| Request |
Reproduce the listing below line for line, changing "guide complet" to "guide pratique" and leaving everything else unchanged.

____ Record set

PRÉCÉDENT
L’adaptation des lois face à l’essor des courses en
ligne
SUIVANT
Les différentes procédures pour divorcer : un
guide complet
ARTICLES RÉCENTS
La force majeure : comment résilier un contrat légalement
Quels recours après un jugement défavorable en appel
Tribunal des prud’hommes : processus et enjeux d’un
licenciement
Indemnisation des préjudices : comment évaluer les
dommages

________

| Task result |
PRÉCÉDENT
L’adaptation des lois face à l’essor des courses en
ligne
SUIVANT
Les différentes procédures pour divorcer : un
guide pratique
ARTICLES RÉCENTS
La force majeure : comment résilier un contrat légalement
Quels recours après un jugement défavorable en appel
Tribunal des prud’hommes : processus et enjeux d’un
licenciement
Indemnisation des préjudices : comment évaluer les
dommages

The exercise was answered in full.